Yesterday was really as much, if not more, about Portugal than it was about Greece. Contagion risks are spreading as they were amidst the turmoil around Bear Stearns in early 2008 ...

[Spain's] combined fiscal and current deficits are the highest in the industrialized world, save for Iceland (and we know what shape it is in). The amount of debt it has to refinance in the coming year is as large as the entire Greek economy ...

***

If the other two major rating agencies follow S&P’s lead and cuts Greece to “junk”, then the ECB would be in a real bind for it cannot hold below-investment-grade bonds on its balance sheet. If the ECB does accept junk-rated Greek debt as collateral, then the sanctity of its balance sheet will be seriously undermined; though this ostensibly didn’t matter too much to the Fed in the name of saving the system.
Nouriel Roubini says “in a few days there might not be a eurozone for us to discuss.”
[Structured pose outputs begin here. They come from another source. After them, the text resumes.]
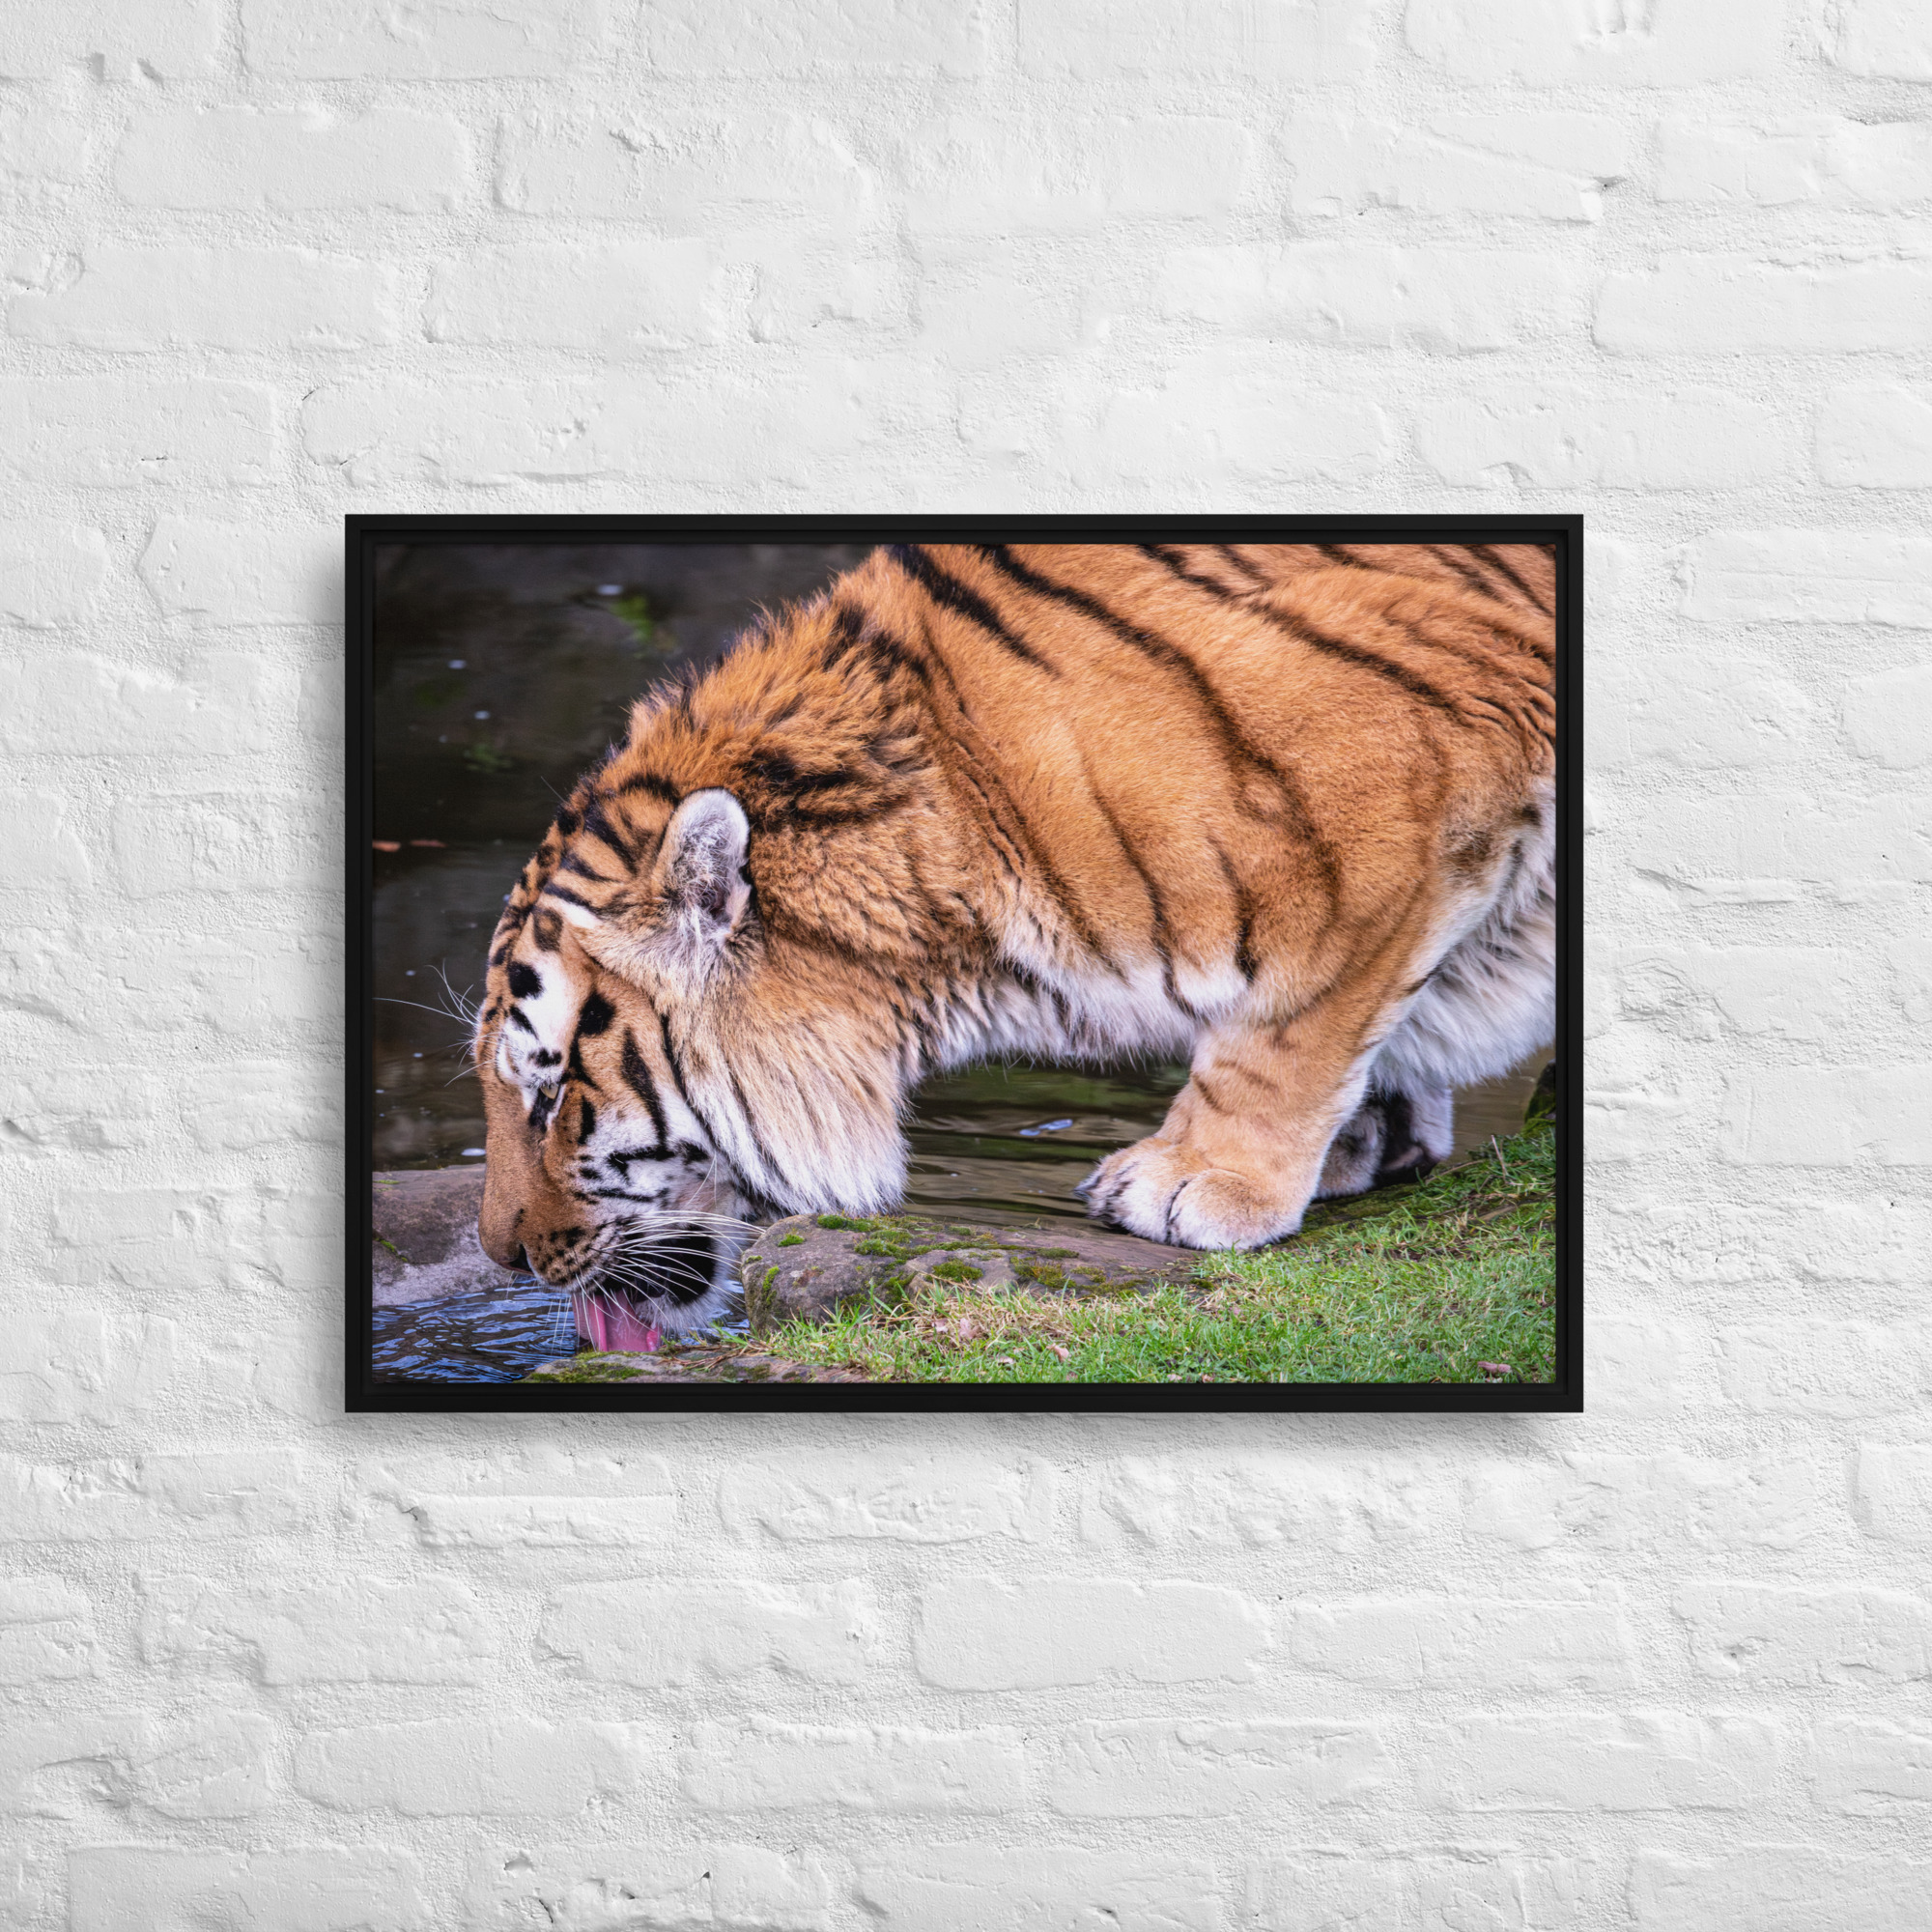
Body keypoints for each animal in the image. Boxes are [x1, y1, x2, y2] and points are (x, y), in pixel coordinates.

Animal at [471, 541, 1557, 1347]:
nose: (500, 1258)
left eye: (554, 1095)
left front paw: (1196, 1180)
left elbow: (1291, 1015)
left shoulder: (1395, 780)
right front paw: (1369, 1135)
It is tempting to assume that this is just a European problem. But that might be a very erroneous assumption. See this, this and this.

And as Megan McCardle writes:
The most terrifying words I've seen written so far about the growing crisis in Greece were penned by Yves Smith yesterday: "So the whole idea that the financial crisis was over is being called into doubt. Recall that the Great Depression nadir was the sovereign debt default phase. And the EU's erratic responses (obvious hesitancy followed by finesses rather than decisive responses) is going to prove even more detrimental as the Club Med crisis grinds on."
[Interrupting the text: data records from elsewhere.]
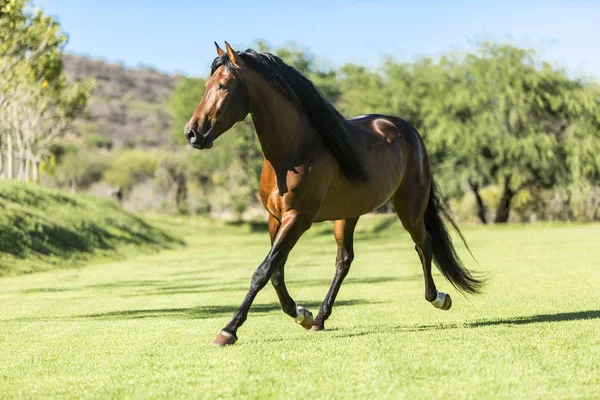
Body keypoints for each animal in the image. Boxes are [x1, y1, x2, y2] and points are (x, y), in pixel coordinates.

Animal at [185, 42, 486, 346]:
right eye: (207, 84)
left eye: (223, 85)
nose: (192, 133)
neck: (295, 151)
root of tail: (409, 131)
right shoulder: (275, 218)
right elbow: (276, 272)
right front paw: (301, 314)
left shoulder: (297, 219)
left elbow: (262, 272)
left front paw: (228, 330)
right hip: (348, 215)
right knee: (344, 261)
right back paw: (319, 318)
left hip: (409, 208)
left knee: (423, 243)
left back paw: (438, 298)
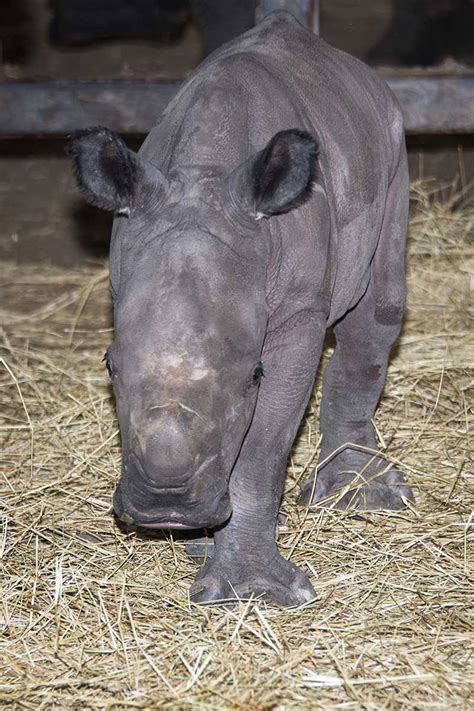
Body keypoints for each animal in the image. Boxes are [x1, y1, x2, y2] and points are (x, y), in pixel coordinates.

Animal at [69, 12, 412, 608]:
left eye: (254, 374)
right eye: (109, 367)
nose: (166, 506)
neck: (206, 169)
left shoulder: (297, 311)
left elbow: (262, 451)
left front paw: (253, 590)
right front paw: (200, 545)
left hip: (390, 142)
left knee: (376, 316)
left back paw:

The Great Depression was composed of two separate panics. As you can see from contemporary accounts--and I highly recommend that anyone who is interested in the Great Depression read the archives of that blog along with Benjamin Roth's diary of the Great Depression--in 1930 people thought they'd seen the worst of things.
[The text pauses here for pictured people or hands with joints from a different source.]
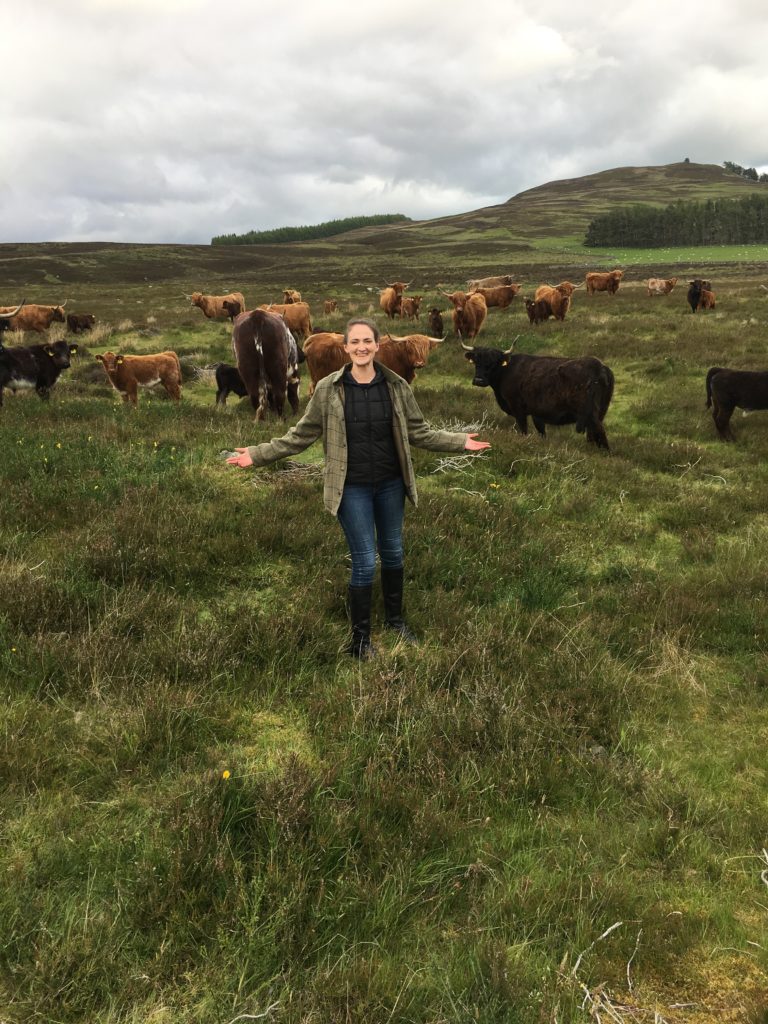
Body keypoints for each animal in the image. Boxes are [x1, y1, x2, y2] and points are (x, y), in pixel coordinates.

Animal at [460, 344, 618, 448]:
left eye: (493, 363)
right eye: (476, 361)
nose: (479, 380)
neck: (507, 370)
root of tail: (600, 367)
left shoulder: (518, 409)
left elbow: (523, 430)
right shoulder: (537, 414)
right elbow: (541, 432)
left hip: (590, 413)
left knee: (600, 433)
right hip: (600, 411)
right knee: (593, 435)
Unfortunately, the economic conditions created by the first panic were now eating away at the foundations of financial institutions and governments, notably the failure of Creditanstalt in Austria. The Austrian government, mired in its own problems, couldn't forestall bankruptcy; though the bank was ultimately bought by a Norwegian bank, the contagion had already spread. To Germany.... It's also, ultimately, one of the reasons that we had our second banking crisis, which pushed America to the bottom of the Great Depression, and brought FDR to power here.

3 comments:

  1. 20%???? I don't see it here:

    http://www.bloomberg.com/apps/quote?ticker=GGGB2YR%3AIND

    Only peaked on 18.85%...

    But this is also very high, a sign of coming collapse and hyperinflation...

    ReplyDelete
  2. And I'm a long follower/fan of your site.

    Always good researchs and good written articles.


    Thank you for all the efforts to inform the people and share your knowledge.


    Sincerly

    Jimmy

    ReplyDelete
  3. Came here from a reddit post. Your info seems to vindicate how I feel about this Greek crisis. But, I don't have to tell you how the market is reacting. The bulls seems to be running the show for now, but is it all smoke and mirrors or are we being too pessimistic on recovery??